A single number is wanted: how many lines of the data below include the string "watek"?
- - -
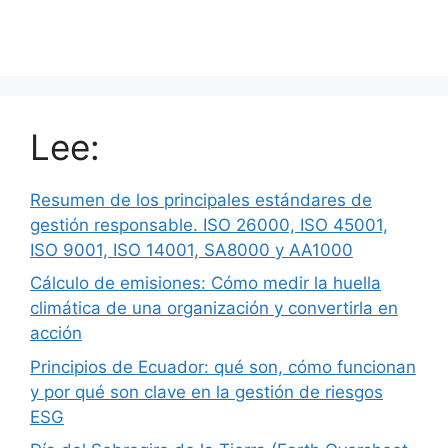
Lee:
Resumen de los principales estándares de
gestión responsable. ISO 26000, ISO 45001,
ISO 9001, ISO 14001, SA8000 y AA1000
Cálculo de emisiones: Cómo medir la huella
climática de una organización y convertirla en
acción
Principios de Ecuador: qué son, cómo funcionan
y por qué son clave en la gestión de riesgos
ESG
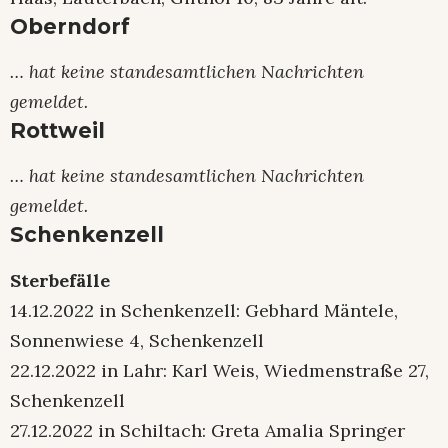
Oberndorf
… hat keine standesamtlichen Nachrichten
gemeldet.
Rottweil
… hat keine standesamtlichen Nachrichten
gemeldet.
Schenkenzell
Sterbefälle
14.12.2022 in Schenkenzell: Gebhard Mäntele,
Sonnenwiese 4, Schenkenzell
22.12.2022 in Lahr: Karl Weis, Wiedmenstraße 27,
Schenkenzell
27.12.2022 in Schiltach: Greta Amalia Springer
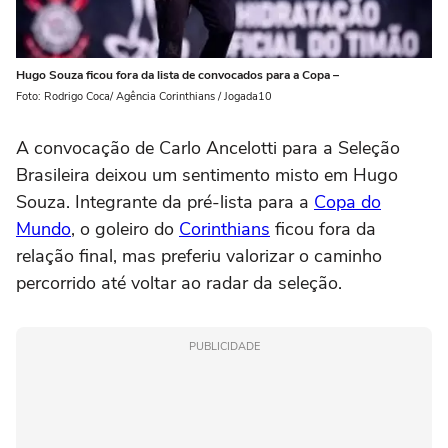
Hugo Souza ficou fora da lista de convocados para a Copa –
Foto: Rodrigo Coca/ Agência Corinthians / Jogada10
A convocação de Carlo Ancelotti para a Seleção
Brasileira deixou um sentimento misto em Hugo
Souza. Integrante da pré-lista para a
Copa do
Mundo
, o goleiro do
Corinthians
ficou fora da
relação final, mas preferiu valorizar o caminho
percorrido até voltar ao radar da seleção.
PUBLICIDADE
- - -
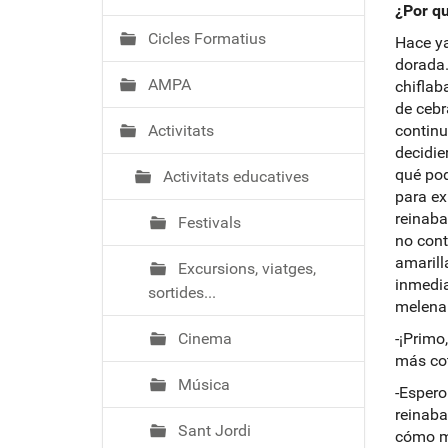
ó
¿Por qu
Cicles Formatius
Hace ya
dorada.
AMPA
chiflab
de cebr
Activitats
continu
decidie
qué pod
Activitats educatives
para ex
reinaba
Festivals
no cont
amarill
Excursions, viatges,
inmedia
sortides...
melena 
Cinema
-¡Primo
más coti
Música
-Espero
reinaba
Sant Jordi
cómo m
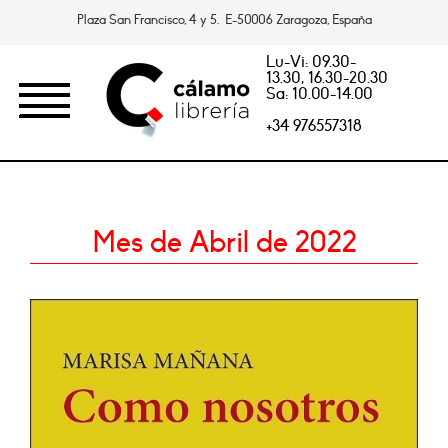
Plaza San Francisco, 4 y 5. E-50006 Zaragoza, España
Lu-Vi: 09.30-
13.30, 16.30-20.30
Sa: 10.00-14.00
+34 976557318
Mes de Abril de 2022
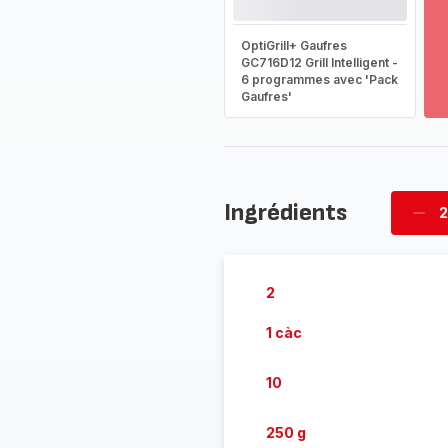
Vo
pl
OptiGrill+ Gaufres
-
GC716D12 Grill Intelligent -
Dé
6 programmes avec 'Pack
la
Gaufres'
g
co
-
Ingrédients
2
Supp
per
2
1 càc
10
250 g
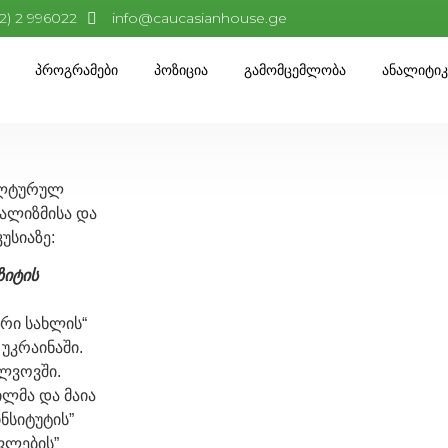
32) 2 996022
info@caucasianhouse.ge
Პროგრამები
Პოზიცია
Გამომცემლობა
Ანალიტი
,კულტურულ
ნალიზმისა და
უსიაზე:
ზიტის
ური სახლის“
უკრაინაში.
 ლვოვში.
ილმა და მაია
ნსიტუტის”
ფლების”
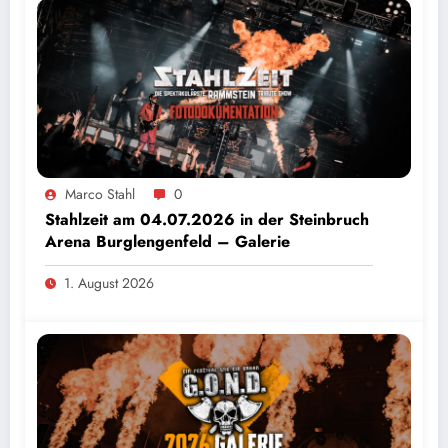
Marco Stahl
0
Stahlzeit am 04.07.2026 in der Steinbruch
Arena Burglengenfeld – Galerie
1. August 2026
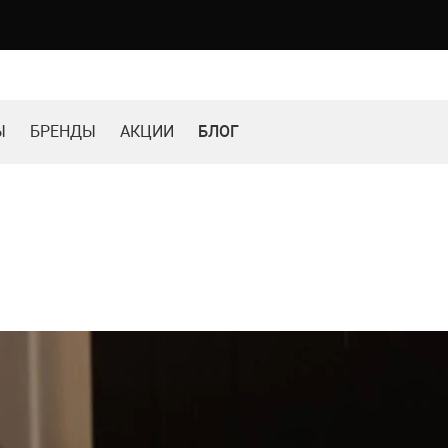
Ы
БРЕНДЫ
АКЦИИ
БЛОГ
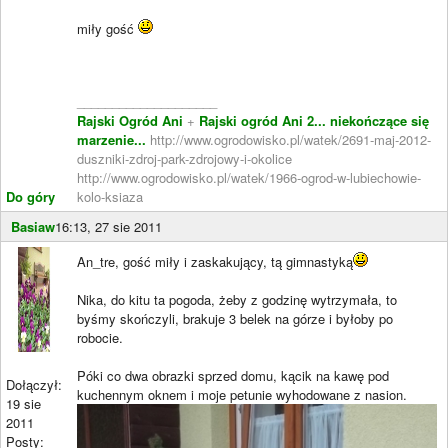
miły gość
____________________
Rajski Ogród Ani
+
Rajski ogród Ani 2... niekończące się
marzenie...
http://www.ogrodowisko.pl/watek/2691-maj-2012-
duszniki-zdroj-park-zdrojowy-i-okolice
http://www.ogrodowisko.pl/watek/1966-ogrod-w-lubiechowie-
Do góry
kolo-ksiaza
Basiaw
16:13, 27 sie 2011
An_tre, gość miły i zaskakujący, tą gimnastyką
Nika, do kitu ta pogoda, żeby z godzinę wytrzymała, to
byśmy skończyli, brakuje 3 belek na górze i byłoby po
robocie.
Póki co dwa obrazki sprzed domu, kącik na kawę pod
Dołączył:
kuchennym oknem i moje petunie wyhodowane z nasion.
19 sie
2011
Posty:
- - -
◆ Worked solution: 2